We believe that "Young Sidney Hook" will make an
important contribution to current discussions of
socialism and democracy and testifies to the
undiminished potential for a historical
materialist approach to intellectual history. Its
most controversial aspect, however, is likely to
be its fresh perspective on American pragmatism.
Pragmatism, which maintains that the value and
veracity of ideas is best determined by their
consequences in practical experience, is currently
experiencing a renaissance in philosophy,
literature, politics, legal theory, and feminism.
Traditionally Marxism and pragmatism have been
seen as antithetical: Marxists have viewed
pragmatists as opportunists, pragmatists have
viewed Marxists as dogmatists. The leading
contemporary pragmatist, Richard Rorty, advocates
"postmodern bourgeois liberalism" and is deeply
influenced by the skepticism of the linguistic
turn.
Phelps reminds us of a very different moment in
the history of pragmatism: the young Sidney Hook,
who viewed Marxism and pragmatism as mutually
historical, naturalist, democratic, and
experimental in method.
Christopher Phelps, an editor of "Against the
Current", is Visiting Assistant Professor of
History at the University of Oregon.
============================================================
AS HIS CONFLICTS with the dominant forces within the Communist movement mounted, Sidney Hook put the finishing touches on "Towards the Understanding of Karl Marx: A Revolutionary Interpretation" (1933), a masterful examination that even today remains one of the most compelling guides to Marx's thought. The book took germinal form in some of Hook's writings and talks of the late 1920s. It was, in finished form, his greatest accomplishment of the early 1930s.
The book's release, timed to commemorate the fiftieth anniversary of Marx's death, coincided with the "bank holiday" declared by President Franklin Delano Roosevelt in March 1933, a date which seemed to mark the nadir of capitalism's basic financial institutions.
The premise of "Towards the Understanding of Karl Marx was that Marxism" is not an armchair philosophy of retrospection, but a philosophy of social action; more specifically, a theory of social revolution." [1] Since Marx's death, that understanding, Hook argued, had been buried beneath an accumulation of interpretations to the contrary. The first and most powerful half of "Towards the Understanding of Karl Marx" was devoted, hence, not to explicating Marx but to a critical history of his interpreters.

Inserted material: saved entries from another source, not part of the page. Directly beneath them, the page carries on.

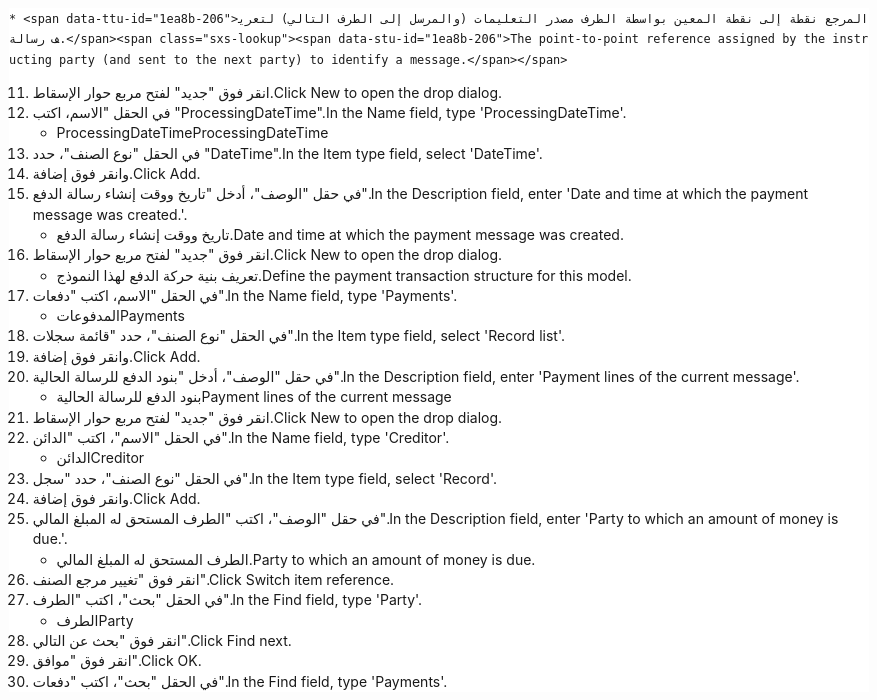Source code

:     * <span data-ttu-id="1ea8b-206">المرجع نقطة إلى نقطة المعين بواسطة الطرف مصدر التعليمات (والمرسل إلى الطرف التالي) لتعريف رسالة.</span><span class="sxs-lookup"><span data-stu-id="1ea8b-206">The point-to-point reference assigned by the instructing party (and sent to the next party) to identify a message.</span></span>  
11. <span data-ttu-id="1ea8b-207">انقر فوق "جديد" لفتح مربع حوار الإسقاط‬.</span><span class="sxs-lookup"><span data-stu-id="1ea8b-207">Click New to open the drop dialog.</span></span>
12. <span data-ttu-id="1ea8b-208">في الحقل "الاسم، اكتب "ProcessingDateTime".‬</span><span class="sxs-lookup"><span data-stu-id="1ea8b-208">In the Name field, type 'ProcessingDateTime'.</span></span>
    * <span data-ttu-id="1ea8b-209">ProcessingDateTime</span><span class="sxs-lookup"><span data-stu-id="1ea8b-209">ProcessingDateTime</span></span>  
13. <span data-ttu-id="1ea8b-210">في الحقل "نوع الصنف"، حدد "DateTime".</span><span class="sxs-lookup"><span data-stu-id="1ea8b-210">In the Item type field, select 'DateTime'.</span></span>
14. <span data-ttu-id="1ea8b-211">وانقر فوق إضافة.</span><span class="sxs-lookup"><span data-stu-id="1ea8b-211">Click Add.</span></span>
15. <span data-ttu-id="1ea8b-212">في حقل "الوصف"، أدخل "تاريخ ووقت إنشاء رسالة الدفع".</span><span class="sxs-lookup"><span data-stu-id="1ea8b-212">In the Description field, enter 'Date and time at which the payment message was created.'.</span></span>
    * <span data-ttu-id="1ea8b-213">تاريخ ووقت إنشاء رسالة الدفع.</span><span class="sxs-lookup"><span data-stu-id="1ea8b-213">Date and time at which the payment message was created.</span></span>  
16. <span data-ttu-id="1ea8b-214">انقر فوق "جديد" لفتح مربع حوار الإسقاط‬.</span><span class="sxs-lookup"><span data-stu-id="1ea8b-214">Click New to open the drop dialog.</span></span>
    * <span data-ttu-id="1ea8b-215">تعريف بنية حركة الدفع لهذا النموذج.</span><span class="sxs-lookup"><span data-stu-id="1ea8b-215">Define the payment transaction structure for this model.</span></span>  
17. <span data-ttu-id="1ea8b-216">في الحقل "الاسم، اكتب "دفعات".‬</span><span class="sxs-lookup"><span data-stu-id="1ea8b-216">In the Name field, type 'Payments'.</span></span>
    * <span data-ttu-id="1ea8b-217">المدفوعات</span><span class="sxs-lookup"><span data-stu-id="1ea8b-217">Payments</span></span>  
18. <span data-ttu-id="1ea8b-218">في الحقل "نوع الصنف"، حدد "قائمة سجلات".</span><span class="sxs-lookup"><span data-stu-id="1ea8b-218">In the Item type field, select 'Record list'.</span></span>
19. <span data-ttu-id="1ea8b-219">وانقر فوق إضافة.</span><span class="sxs-lookup"><span data-stu-id="1ea8b-219">Click Add.</span></span>
20. <span data-ttu-id="1ea8b-220">في حقل "الوصف"، أدخل "‏‫بنود الدفع للرسالة الحالية‬".</span><span class="sxs-lookup"><span data-stu-id="1ea8b-220">In the Description field, enter 'Payment lines of the current message'.</span></span>
    * <span data-ttu-id="1ea8b-221">بنود الدفع للرسالة الحالية</span><span class="sxs-lookup"><span data-stu-id="1ea8b-221">Payment lines of the current message</span></span>  
21. <span data-ttu-id="1ea8b-222">انقر فوق "جديد" لفتح مربع حوار الإسقاط‬.</span><span class="sxs-lookup"><span data-stu-id="1ea8b-222">Click New to open the drop dialog.</span></span>
22. <span data-ttu-id="1ea8b-223">في الحقل "الاسم"، اكتب "الدائن".</span><span class="sxs-lookup"><span data-stu-id="1ea8b-223">In the Name field, type 'Creditor'.</span></span>
    * <span data-ttu-id="1ea8b-224">الدائن</span><span class="sxs-lookup"><span data-stu-id="1ea8b-224">Creditor</span></span>  
23. <span data-ttu-id="1ea8b-225">في الحقل "نوع الصنف"، حدد "سجل".</span><span class="sxs-lookup"><span data-stu-id="1ea8b-225">In the Item type field, select 'Record'.</span></span>
24. <span data-ttu-id="1ea8b-226">وانقر فوق إضافة.</span><span class="sxs-lookup"><span data-stu-id="1ea8b-226">Click Add.</span></span>
25. <span data-ttu-id="1ea8b-227">في حقل "الوصف"، اكتب "الطرف المستحق له المبلغ المالي".</span><span class="sxs-lookup"><span data-stu-id="1ea8b-227">In the Description field, enter 'Party to which an amount of money is due.'.</span></span>
    * <span data-ttu-id="1ea8b-228">الطرف المستحق له المبلغ المالي.</span><span class="sxs-lookup"><span data-stu-id="1ea8b-228">Party to which an amount of money is due.</span></span>  
26. <span data-ttu-id="1ea8b-229">انقر فوق "تغيير مرجع الصنف".</span><span class="sxs-lookup"><span data-stu-id="1ea8b-229">Click Switch item reference.</span></span>
27. <span data-ttu-id="1ea8b-230">في الحقل "بحث"، اكتب "الطرف".</span><span class="sxs-lookup"><span data-stu-id="1ea8b-230">In the Find field, type 'Party'.</span></span>
    * <span data-ttu-id="1ea8b-231">الطرف</span><span class="sxs-lookup"><span data-stu-id="1ea8b-231">Party</span></span>  
28. <span data-ttu-id="1ea8b-232">انقر فوق "بحث عن التالي".</span><span class="sxs-lookup"><span data-stu-id="1ea8b-232">Click Find next.</span></span>
29. <span data-ttu-id="1ea8b-233">انقر فوق "موافق".</span><span class="sxs-lookup"><span data-stu-id="1ea8b-233">Click OK.</span></span>
30. <span data-ttu-id="1ea8b-234">في الحقل "بحث"، اكتب "دفعات".‬</span><span class="sxs-lookup"><span data-stu-id="1ea8b-234">In the Find field, type 'Payments'.</span></span>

The eclipse of the active element in Marxist theory was due, Hook held, mainly to the rise of reformist Social Democracy in nineteenth-century Germany, a phenomenon which he explained by historical factors: Economically, Germany rose to imperialist stature, permitting state insurance and rising wages for skilled workers, and encouraging nationalism and conservative trade unionism; politically, the combined influence of Bismarckian repression and subsequent liberalization caused timidity among leading socialists, a penchant for restrained language and a desire to maintain electoral respectability. <snip> M.P.